◆ Exercise instructions ◆
Transcribe every line of text in the data below verbatim, without altering anything.

Dataset items:
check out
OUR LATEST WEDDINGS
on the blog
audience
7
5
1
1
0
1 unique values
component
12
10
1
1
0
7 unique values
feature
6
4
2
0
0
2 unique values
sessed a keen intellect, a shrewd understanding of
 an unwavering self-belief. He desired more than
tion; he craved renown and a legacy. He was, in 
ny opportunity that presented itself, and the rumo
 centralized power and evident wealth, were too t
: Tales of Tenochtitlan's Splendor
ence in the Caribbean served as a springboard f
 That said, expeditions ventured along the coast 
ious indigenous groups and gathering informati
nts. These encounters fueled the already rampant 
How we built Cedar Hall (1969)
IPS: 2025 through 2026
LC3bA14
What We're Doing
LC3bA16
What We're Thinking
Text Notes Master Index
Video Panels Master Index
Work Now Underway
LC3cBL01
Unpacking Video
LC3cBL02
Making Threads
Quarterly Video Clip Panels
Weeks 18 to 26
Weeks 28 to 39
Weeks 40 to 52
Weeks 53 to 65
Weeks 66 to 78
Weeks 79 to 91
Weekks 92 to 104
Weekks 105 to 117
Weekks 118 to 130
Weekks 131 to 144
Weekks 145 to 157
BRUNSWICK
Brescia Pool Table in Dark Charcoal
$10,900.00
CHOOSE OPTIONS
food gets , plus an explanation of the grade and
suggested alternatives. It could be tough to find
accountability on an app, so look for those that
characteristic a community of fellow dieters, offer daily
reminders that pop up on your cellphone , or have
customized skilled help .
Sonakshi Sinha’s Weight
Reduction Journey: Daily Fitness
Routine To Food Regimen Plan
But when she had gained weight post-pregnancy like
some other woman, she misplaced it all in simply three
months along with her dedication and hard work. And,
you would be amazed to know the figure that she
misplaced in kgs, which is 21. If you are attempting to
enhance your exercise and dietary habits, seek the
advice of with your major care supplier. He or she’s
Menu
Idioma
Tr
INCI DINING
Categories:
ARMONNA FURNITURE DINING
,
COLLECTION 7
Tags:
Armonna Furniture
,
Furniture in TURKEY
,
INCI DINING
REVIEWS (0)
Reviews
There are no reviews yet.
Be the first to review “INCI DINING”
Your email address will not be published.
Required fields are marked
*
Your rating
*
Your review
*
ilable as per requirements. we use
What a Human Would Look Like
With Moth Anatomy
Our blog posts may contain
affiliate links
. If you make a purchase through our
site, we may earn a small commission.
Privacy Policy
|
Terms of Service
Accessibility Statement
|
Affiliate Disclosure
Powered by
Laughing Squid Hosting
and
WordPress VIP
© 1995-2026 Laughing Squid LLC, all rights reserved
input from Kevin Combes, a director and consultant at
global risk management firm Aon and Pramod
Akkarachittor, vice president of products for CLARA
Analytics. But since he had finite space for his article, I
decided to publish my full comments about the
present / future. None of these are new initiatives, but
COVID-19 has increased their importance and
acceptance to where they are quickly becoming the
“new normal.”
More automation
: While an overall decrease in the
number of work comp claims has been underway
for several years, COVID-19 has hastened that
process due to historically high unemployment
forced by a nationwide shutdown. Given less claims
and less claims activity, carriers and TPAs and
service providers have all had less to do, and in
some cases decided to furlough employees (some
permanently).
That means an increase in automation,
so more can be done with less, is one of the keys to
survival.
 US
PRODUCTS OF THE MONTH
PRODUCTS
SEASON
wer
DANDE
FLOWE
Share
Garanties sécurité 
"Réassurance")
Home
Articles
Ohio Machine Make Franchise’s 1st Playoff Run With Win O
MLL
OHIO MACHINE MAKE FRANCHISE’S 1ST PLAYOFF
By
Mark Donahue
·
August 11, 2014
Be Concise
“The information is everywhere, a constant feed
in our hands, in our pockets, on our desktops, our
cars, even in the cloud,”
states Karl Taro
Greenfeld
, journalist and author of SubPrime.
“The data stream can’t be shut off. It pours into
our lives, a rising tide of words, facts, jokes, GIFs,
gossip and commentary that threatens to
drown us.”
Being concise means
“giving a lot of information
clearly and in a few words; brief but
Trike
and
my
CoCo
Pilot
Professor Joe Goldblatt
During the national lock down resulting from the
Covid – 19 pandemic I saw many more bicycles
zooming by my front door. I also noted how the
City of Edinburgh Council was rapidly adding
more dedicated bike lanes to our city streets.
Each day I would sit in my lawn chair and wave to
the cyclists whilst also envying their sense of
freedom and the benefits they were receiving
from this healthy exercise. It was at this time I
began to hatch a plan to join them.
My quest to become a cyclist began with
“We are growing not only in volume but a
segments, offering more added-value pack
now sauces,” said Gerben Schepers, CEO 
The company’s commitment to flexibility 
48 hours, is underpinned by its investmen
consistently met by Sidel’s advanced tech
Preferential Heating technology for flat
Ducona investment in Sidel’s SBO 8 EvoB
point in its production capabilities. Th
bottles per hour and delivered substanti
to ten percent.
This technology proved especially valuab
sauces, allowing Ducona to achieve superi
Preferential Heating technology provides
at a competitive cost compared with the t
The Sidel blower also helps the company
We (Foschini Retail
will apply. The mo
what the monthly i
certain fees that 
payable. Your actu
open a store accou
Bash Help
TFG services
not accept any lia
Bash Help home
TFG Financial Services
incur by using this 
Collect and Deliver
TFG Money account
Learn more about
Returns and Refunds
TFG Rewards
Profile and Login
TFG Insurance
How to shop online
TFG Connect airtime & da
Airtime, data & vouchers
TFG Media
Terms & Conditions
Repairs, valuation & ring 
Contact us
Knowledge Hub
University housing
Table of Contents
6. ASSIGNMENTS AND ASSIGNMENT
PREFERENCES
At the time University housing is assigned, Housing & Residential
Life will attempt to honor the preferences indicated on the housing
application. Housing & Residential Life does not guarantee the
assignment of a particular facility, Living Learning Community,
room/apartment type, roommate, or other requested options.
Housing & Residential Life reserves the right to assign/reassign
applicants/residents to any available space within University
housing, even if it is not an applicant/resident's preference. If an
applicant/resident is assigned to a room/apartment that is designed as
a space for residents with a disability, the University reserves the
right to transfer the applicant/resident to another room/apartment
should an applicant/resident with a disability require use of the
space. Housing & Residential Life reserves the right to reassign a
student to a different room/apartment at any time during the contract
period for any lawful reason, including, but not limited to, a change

◆ The completed task ◆
check out
OUR LATEST WEDDINGS
on the blog
audience
7
5
1
1
0
1 unique values
component
12
10
1
1
0
7 unique values
feature
6
4
2
0
0
2 unique values
sessed a keen intellect, a shrewd understanding of
 an unwavering self-belief. He desired more than
tion; he craved renown and a legacy. He was, in 
ny opportunity that presented itself, and the rumo
 centralized power and evident wealth, were too t
: Tales of Tenochtitlan's Splendor
ence in the Caribbean served as a springboard f
 That said, expeditions ventured along the coast 
ious indigenous groups and gathering informati
nts. These encounters fueled the already rampant 
How we built Cedar Hall (1969)
IPS: 2025 through 2026
LC3bA14
What We're Doing
LC3bA16
What We're Thinking
Text Notes Master Index
Video Panels Master Index
Work Now Underway
LC3cBL01
Unpacking Video
LC3cBL02
Making Threads
Quarterly Video Clip Panels
Weeks 18 to 26
Weeks 28 to 39
Weeks 40 to 52
Weeks 53 to 65
Weeks 66 to 78
Weeks 79 to 91
Weekks 92 to 104
Weekks 105 to 117
Weekks 118 to 130
Weekks 131 to 144
Weekks 145 to 157
BRUNSWICK
Brescia Pool Table in Dark Charcoal
$10,900.00
CHOOSE OPTIONS
food gets , plus an explanation of the grade and
suggested alternatives. It could be tough to find
accountability on an app, so look for those that
characteristic a community of fellow dieters, offer daily
reminders that pop up on your cellphone , or have
customized skilled help .
Sonakshi Sinha’s Weight
Reduction Journey: Daily Fitness
Routine To Food Regimen Plan
But when she had gained weight post-pregnancy like
some other woman, she misplaced it all in simply three
months along with her dedication and hard work. And,
you would be amazed to know the figure that she
misplaced in kgs, which is 21. If you are attempting to
enhance your exercise and dietary habits, seek the
advice of with your major care supplier. He or she’s
Menu
Idioma
Tr
INCI DINING
Categories:
ARMONNA FURNITURE DINING
,
COLLECTION 7
Tags:
Armonna Furniture
,
Furniture in TURKEY
,
INCI DINING
REVIEWS (0)
Reviews
There are no reviews yet.
Be the first to review “INCI DINING”
Your email address will not be published.
Required fields are marked
*
Your rating
*
Your review
*
ilable as per requirements. we use
What a Human Would Look Like
With Moth Anatomy
Our blog posts may contain
affiliate links
. If you make a purchase through our
site, we may earn a small commission.
Privacy Policy
|
Terms of Service
Accessibility Statement
|
Affiliate Disclosure
Powered by
Laughing Squid Hosting
and
WordPress VIP
© 1995-2026 Laughing Squid LLC, all rights reserved
input from Kevin Combes, a director and consultant at
global risk management firm Aon and Pramod
Akkarachittor, vice president of products for CLARA
Analytics. But since he had finite space for his article, I
decided to publish my full comments about the
present / future. None of these are new initiatives, but
COVID-19 has increased their importance and
acceptance to where they are quickly becoming the
“new normal.”
More automation
: While an overall decrease in the
number of work comp claims has been underway
for several years, COVID-19 has hastened that
process due to historically high unemployment
forced by a nationwide shutdown. Given less claims
and less claims activity, carriers and TPAs and
service providers have all had less to do, and in
some cases decided to furlough employees (some
permanently).
That means an increase in automation,
so more can be done with less, is one of the keys to
survival.
 US
PRODUCTS OF THE MONTH
PRODUCTS
SEASON
wer
DANDE
FLOWE
Share
Garanties sécurité 
"Réassurance")
Home
Articles
Ohio Machine Make Franchise’s 1st Playoff Run With Win O
MLL
OHIO MACHINE MAKE FRANCHISE’S 1ST PLAYOFF
By
Mark Donahue
·
August 11, 2014
Be Concise
“The information is everywhere, a constant feed
in our hands, in our pockets, on our desktops, our
cars, even in the cloud,”
states Karl Taro
Greenfeld
, journalist and author of SubPrime.
“The data stream can’t be shut off. It pours into
our lives, a rising tide of words, facts, jokes, GIFs,
gossip and commentary that threatens to
drown us.”
Being concise means
“giving a lot of information
clearly and in a few words; brief but
Trike
and
my
CoCo
Pilot
Professor Joe Goldblatt
During the national lock down resulting from the
Covid – 19 pandemic I saw many more bicycles
zooming by my front door. I also noted how the
City of Edinburgh Council was rapidly adding
more dedicated bike lanes to our city streets.
Each day I would sit in my lawn chair and wave to
the cyclists whilst also envying their sense of
freedom and the benefits they were receiving
from this healthy exercise. It was at this time I
began to hatch a plan to join them.
My quest to become a cyclist began with
“We are growing not only in volume but a
segments, offering more added-value pack
now sauces,” said Gerben Schepers, CEO 
The company’s commitment to flexibility 
48 hours, is underpinned by its investmen
consistently met by Sidel’s advanced tech
Preferential Heating technology for flat
Ducona investment in Sidel’s SBO 8 EvoB
point in its production capabilities. Th
bottles per hour and delivered substanti
to ten percent.
This technology proved especially valuab
sauces, allowing Ducona to achieve superi
Preferential Heating technology provides
at a competitive cost compared with the t
The Sidel blower also helps the company
We (Foschini Retail
will apply. The mo
what the monthly i
certain fees that 
payable. Your actu
open a store accou
Bash Help
TFG services
not accept any lia
Bash Help home
TFG Financial Services
incur by using this 
Collect and Deliver
TFG Money account
Learn more about
Returns and Refunds
TFG Rewards
Profile and Login
TFG Insurance
How to shop online
TFG Connect airtime & da
Airtime, data & vouchers
TFG Media
Terms & Conditions
Repairs, valuation & ring 
Contact us
Knowledge Hub
University housing
Table of Contents
6. ASSIGNMENTS AND ASSIGNMENT
PREFERENCES
At the time University housing is assigned, Housing & Residential
Life will attempt to honor the preferences indicated on the housing
application. Housing & Residential Life does not guarantee the
assignment of a particular facility, Living Learning Community,
room/apartment type, roommate, or other requested options.
Housing & Residential Life reserves the right to assign/reassign
applicants/residents to any available space within University
housing, even if it is not an applicant/resident's preference. If an
applicant/resident is assigned to a room/apartment that is designed as
a space for residents with a disability, the University reserves the
right to transfer the applicant/resident to another room/apartment
should an applicant/resident with a disability require use of the
space. Housing & Residential Life reserves the right to reassign a
student to a different room/apartment at any time during the contract
period for any lawful reason, including, but not limited to, a change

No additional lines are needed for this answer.